The receiving microphone can be in a smartphone recording sound inside the attacker’s pocket or a laptop in the same room.
Researchers have previously developed similar attacks leveraging external speakers. However, air-gapped, network-isolated systems used in critical environments, such as government networks, energy infrastructure, and weapon control systems, are unlikely to have external speakers.
On the other hand, internal speakers that provide audio feedback, such as boot-up beeps, are still considered necessary, so they’re commonly present, making them better candidates.
Infecting the target
As is the case with almost all secret channel attacks targeting network-isolated computers, a rogue employee or a stealthy intruder with physical access to the target must first infect it with malware.
Although this scenario may seem impractical or even far-fetched, there have been multiple instances of such attacks being successfully carried out in the past, with notable examples including the Stuxnet worm, which targeted Iran’s uranium enrichment facility at Natanz, the Agent.BTZ malware that infected a U.S. military base, and the Remsec modular backdoor, which secretly collected information from air-gapped government networks for over five years.
The malware can autonomously enumerate the target’s filesystem, locate files or file types that match a hardcoded list and attempt to exfiltrate them.
More realistically, it can perform keylogging, which is more suitable for such a slow data transmission rate.
The malware will encode the data to be exfiltrated from the target in binary or Morse code and transmit it through the internal speaker using frequency modulation, achieving an imperceptible ultrasound in a range between 17 kHz and 20 kHz.
The researchers experimented with the described model using a Linux-based (Ubuntu 20.04) computer as the target, and a Samsung Galaxy Z Flip 3 as the receiver, running a basic recorder application with a sampling frequency of up to 20 kHz.
In the Morse code experiment, the researchers set the length per bit to 100 ms and used 18 kHz for dots and 19 kHz for the dash. The smartphone was located 50cm away and was able to decode the sent word “covert.”
In the binary data experiment, the length per bit was set to 50 ms, transferring zeros at a frequency of 18 kHz and 1s at 19 kHz. A 50 ms start/end bit was also used at 17 kHz to indicate the beginning of a new message.
Based on the conducted tests, the maximum distance of the receiver is 1.5 meters (4.9 ft), using a length per bit of 100 ms.
The overall results of the experiment, however, show that the length per bit affects the bit error rate, and a maximum reliable transmitting bit rate of 20 bits/s is achievable when the length per bit is 50 ms.
At this data transfer rate, the malware could transmit a typical 8-character length password in about 3 seconds and a 2048-bit RSA key in 100 seconds.
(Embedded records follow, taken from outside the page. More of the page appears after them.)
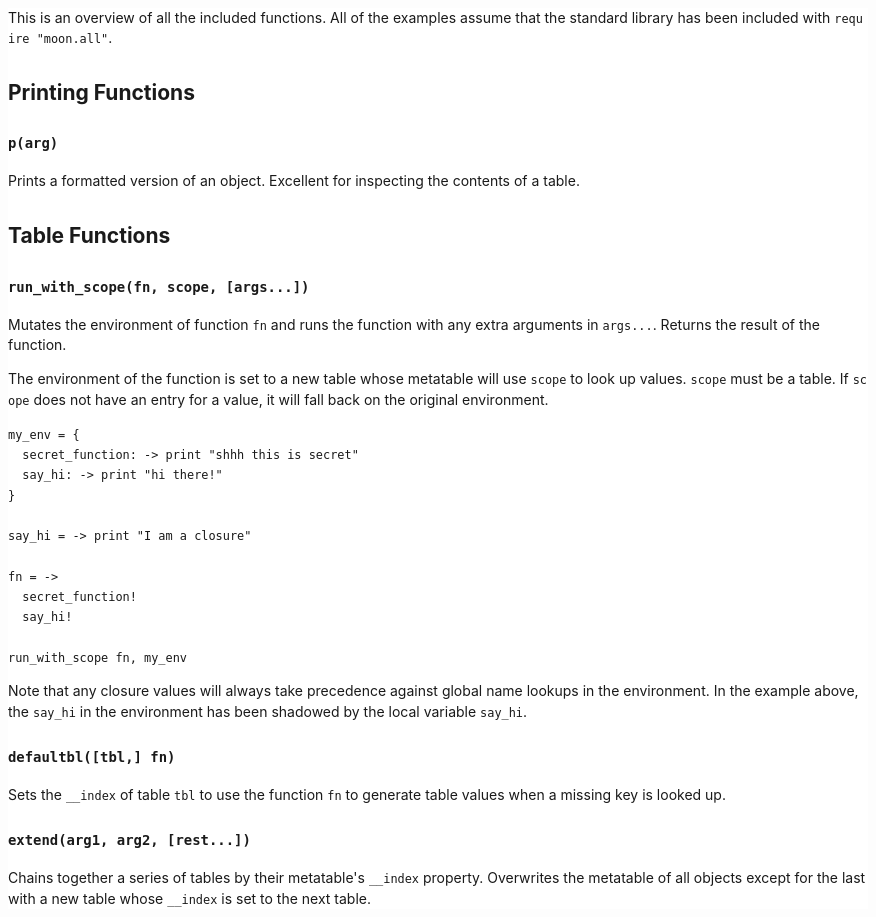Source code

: This is an overview of all the included functions.
All of the examples assume that the standard library has been included with
`require "moon.all"`.

## Printing Functions

### `p(arg)`

Prints a formatted version of an object. Excellent for inspecting the contents
of a table.


## Table Functions

### `run_with_scope(fn, scope, [args...])`

Mutates the environment of function `fn` and runs the function with any extra
arguments in `args...`. Returns the result of the function.

The environment of the function is set to a new table whose metatable will use
`scope` to look up values. `scope` must be a table. If `scope` does not have an
entry for a value, it will fall back on the original environment.

```moon
my_env = {
  secret_function: -> print "shhh this is secret"
  say_hi: -> print "hi there!"
}

say_hi = -> print "I am a closure"

fn = ->
  secret_function!
  say_hi!

run_with_scope fn, my_env
```


Note that any closure values will always take precedence against global name
lookups in the environment. In the example above, the `say_hi` in the
environment has been shadowed by the local variable `say_hi`.

### `defaultbl([tbl,] fn)`

Sets the `__index` of table `tbl` to use the function `fn` to generate table
values when a missing key is looked up.

### `extend(arg1, arg2, [rest...])`

Chains together a series of tables by their metatable's `__index` property.
Overwrites the metatable of all objects except for the last with a new table
whose `__index` is set to the next table.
Anything above that, like a small 10 KB file, for example, would need over an hour to exfiltrate from the air-gapped system, even if the conditions are ideal and no interruptions occur during the transmission.
A solution to the slow data rate would be to vary the frequency band for multiple simultaneous transmissions; however, internal speakers can only produce sound in a single frequency band, so the attack is practically limited.
The researchers shared ways to defend against the CASPER attack, with the simplest being to remove the internal speaker from mission-critical computers.
If that’s impossible, defenders could implement a high-pass filter to keep all generated frequencies within the audible sound spectrum, blocking ultrasound transmissions.
If you’re interested in other covert channel attacks against air-gapped systems, check out COVID-bit, which uses the PSU to generate electromagnetic waves that carry data.
Other examples of similar attacks are ETHERLED, which relies on the LED lights of the target’s network card to transmit Morse code signals, and one named SATAn, which uses SATA cables as wireless antennas.